Columna Ex Ante, 07.07.2025 Sebastián Sáez, exrepresentante alterno de Chile (OMC) y execonomista principal (BM)
Participar en espacios dominados por regímenes autoritarios no amplía nuestra autonomía; la compromete. Cada cumbre a la que asiste Chile sin objeciones equivale a un aval tácito a agendas que contradicen nuestros intereses.
El actual (des)orden internacional ha colocado a Chile en una disyuntiva crítica. En un mundo que se fractura en bloques, donde prima la lógica de “conmigo o contra mí”, las potencias en pugna exigen alineamientos claros. Frente a esta presión, han surgido en el debate local conceptos seductores pero ambiguos: “autonomía estratégica”, “no alineamiento activo”, “autonomía inteligente”. Términos atractivos en el discurso, pero peligrosamente vagos en la práctica.

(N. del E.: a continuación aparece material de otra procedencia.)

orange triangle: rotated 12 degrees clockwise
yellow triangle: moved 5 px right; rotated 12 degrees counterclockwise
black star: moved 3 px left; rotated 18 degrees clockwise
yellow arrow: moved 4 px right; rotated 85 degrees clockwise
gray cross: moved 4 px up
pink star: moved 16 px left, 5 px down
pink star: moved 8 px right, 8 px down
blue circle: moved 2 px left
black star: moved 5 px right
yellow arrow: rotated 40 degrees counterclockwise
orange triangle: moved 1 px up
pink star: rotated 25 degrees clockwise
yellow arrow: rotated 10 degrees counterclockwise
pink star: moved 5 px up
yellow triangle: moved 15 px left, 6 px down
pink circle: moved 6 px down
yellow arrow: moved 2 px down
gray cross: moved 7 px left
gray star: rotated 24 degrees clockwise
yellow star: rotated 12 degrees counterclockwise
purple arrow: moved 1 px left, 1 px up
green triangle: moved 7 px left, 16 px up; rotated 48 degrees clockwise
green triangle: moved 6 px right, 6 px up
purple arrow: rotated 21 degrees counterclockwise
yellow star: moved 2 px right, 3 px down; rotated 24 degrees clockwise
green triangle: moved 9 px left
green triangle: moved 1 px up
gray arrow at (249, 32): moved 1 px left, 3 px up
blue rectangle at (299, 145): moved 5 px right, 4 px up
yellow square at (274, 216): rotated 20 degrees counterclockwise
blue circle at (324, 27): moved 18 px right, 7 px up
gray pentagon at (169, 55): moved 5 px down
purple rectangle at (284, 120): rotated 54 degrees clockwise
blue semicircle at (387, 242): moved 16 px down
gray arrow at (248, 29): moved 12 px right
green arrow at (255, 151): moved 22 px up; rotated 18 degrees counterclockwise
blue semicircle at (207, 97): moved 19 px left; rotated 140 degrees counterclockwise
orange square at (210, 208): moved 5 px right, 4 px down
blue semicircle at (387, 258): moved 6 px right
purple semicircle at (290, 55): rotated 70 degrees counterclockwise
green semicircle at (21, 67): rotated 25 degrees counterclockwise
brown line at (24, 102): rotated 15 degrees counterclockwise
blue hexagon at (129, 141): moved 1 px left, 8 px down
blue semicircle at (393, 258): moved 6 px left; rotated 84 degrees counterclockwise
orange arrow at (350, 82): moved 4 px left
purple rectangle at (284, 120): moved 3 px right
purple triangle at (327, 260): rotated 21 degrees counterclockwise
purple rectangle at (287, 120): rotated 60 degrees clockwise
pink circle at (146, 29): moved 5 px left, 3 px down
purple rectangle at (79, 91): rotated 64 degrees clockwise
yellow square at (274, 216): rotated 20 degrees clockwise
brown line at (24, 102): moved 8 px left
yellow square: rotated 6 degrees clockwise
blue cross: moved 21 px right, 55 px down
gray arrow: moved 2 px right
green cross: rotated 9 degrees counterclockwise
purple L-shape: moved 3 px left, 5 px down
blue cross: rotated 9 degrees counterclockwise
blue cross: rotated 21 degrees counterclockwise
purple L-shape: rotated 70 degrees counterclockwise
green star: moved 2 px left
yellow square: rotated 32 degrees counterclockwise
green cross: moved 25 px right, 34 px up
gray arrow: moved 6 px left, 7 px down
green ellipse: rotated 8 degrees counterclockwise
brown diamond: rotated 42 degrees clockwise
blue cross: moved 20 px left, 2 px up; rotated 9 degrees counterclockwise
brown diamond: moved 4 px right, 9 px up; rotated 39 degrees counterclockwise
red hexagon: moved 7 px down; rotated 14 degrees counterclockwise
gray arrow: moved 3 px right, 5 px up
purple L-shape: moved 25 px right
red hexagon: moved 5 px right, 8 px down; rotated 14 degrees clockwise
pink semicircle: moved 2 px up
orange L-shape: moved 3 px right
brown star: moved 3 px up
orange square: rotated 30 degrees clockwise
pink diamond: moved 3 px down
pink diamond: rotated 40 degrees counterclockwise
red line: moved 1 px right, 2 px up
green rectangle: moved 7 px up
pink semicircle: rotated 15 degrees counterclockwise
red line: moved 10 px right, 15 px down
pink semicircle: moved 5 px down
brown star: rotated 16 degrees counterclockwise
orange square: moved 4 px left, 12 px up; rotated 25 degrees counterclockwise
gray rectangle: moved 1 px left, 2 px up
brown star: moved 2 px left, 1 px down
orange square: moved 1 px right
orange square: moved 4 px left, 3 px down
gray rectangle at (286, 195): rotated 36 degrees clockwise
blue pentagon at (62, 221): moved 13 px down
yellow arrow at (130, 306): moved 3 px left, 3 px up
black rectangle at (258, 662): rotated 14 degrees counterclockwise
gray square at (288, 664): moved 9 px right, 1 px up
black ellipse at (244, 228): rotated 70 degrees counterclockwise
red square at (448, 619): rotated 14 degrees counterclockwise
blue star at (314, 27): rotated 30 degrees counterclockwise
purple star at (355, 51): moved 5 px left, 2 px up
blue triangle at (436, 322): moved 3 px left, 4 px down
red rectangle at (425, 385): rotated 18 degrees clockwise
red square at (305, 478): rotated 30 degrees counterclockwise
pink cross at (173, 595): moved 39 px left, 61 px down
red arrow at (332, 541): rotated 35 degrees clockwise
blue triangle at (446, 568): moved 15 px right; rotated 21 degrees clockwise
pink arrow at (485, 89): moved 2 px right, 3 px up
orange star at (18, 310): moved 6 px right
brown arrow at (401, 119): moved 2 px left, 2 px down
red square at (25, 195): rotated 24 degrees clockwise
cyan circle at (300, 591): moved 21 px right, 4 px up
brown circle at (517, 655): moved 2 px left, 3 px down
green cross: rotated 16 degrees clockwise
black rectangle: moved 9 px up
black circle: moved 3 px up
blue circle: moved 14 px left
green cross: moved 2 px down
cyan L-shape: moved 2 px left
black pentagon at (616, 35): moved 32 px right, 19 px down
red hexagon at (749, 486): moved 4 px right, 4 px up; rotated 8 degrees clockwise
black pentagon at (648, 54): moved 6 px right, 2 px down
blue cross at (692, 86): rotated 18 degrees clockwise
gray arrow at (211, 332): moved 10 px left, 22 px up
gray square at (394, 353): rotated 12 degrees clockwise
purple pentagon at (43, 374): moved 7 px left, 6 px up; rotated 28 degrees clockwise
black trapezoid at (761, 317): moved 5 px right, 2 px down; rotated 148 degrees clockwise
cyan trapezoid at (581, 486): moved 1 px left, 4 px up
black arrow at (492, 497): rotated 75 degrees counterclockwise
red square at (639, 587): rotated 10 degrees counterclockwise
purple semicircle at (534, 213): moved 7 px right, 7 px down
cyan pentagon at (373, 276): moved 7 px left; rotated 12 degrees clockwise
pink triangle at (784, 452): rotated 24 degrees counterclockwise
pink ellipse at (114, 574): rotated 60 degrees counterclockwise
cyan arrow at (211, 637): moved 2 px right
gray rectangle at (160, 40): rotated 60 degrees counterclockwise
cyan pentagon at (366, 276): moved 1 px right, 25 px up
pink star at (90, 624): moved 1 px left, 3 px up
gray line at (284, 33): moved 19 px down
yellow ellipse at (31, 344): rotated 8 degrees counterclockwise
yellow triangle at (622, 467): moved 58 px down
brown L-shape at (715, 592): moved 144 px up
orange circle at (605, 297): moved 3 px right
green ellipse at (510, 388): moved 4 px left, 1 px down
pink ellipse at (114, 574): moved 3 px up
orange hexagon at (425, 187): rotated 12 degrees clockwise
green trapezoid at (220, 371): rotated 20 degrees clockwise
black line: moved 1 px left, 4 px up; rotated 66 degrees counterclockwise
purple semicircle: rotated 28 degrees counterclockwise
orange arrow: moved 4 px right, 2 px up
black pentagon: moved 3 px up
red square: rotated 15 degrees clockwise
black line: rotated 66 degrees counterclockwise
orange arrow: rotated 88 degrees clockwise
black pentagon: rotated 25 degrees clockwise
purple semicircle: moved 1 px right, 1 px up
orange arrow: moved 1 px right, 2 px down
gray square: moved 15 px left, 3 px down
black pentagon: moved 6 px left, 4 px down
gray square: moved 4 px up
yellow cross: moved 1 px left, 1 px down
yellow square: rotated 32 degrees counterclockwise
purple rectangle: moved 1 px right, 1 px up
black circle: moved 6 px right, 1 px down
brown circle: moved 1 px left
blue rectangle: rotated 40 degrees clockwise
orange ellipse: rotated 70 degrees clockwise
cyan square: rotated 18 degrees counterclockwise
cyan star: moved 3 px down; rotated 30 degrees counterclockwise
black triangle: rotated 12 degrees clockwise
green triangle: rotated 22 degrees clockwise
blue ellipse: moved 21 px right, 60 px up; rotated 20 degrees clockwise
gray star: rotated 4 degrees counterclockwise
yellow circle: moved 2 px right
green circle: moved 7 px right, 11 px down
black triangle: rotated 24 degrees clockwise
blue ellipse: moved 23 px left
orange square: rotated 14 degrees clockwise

La reciente polémica sobre la participación chilena en calidad de observador en los BRICS expone esta contradicción. Se argumenta que asistir como observador fue un ejercicio de autonomía. Sin embargo, la decisión respondió principalmente a no contrariar a Brasil —un socio clave—, revelando que, en los hechos, primó la conveniencia sobre la autonomía. Este episodio deja una lección incontrovertible: la verdadera autonomía no se declama, se ejerce. Y ejercerla implica tomar decisiones difíciles, no simplemente aceptar invitaciones diplomáticas.
El BRICS, más que un bloque económico, es un proyecto geopolítico. Sus miembros principales —China, Rusia— representan valores antagónicos a los que Chile históricamente ha defendido: democracia, derechos humanos, multilateralismo basado en reglas. ¿Cómo conciliar una presencia activa en este foro, como se ha propuesto, con una política exterior de autonomía estratégica? No es posible.
Participar en espacios dominados por regímenes autoritarios no amplía nuestra autonomía; la compromete. Cada cumbre a la que asiste Chile sin objeciones equivale a un aval tácito a agendas que contradicen nuestros intereses.
Quienes impulsan esta “autonomía” sugieren una participación amplia en todos los foros internacionales, bajo la premisa de que la presencia contribuye a la influencia y la autonomía. Sin embargo, los datos muestran que Chile representa menos del 0,3% del PIB y el comercio global. En consecuencia, Chile es una economía pequeña y abierta, con limitada incidencia en asuntos globales.
El concepto de soft power y las aspiraciones de protagonismo deben analizarse considerando que, en un contexto dominado por grandes potencias, las naciones pequeñas adquieren relevancia principalmente a través de alianzas selectivas y estrategias coherentes. Un ejemplo de esto es el ingreso de Chile a la OCDE, lo que entregó señales claras a los mercados, mientras que la participación entre los países no alineados puede interpretarse de manera contradictoria.
La autonomía exige priorizar antes que proliferar. Implica:
-Definir límites claros: No hay autonomía sin capacidad de rechazar invitaciones que contradigan nuestros intereses.
-Coherencia entre valores y acciones: Una política exterior feminista o comprometida con los DDHH no puede silenciarse ante Irán, o los países del medio oriente y otros que violan los derechos humanos.
-Pragmatismo sin oportunismo: Las relaciones con Brasil o China son vitales, pero no justifican avalar foros o declaraciones que erosionan nuestra credibilidad.
Chile enfrenta una elección estratégica: decir “no” cuando corresponde, asumir costos diplomáticos y concentrarse en espacios donde nuestra voz suma. O bien —la que hoy parece dominar entre algunos expertos— nos condena a dar legitimidad a discursos ajenos a los intereses de Chile, antioccidentales, diluyendo principios a cambio de una falsa sensación de relevancia.
El camino es estrecho, pero claro: en un mundo polarizado, la única estrategia posible es la que se construye sobre la base de coherencia, pragmatismo, selectividad y voluntad para defender posiciones propias. Todo lo demás es retórica vacía.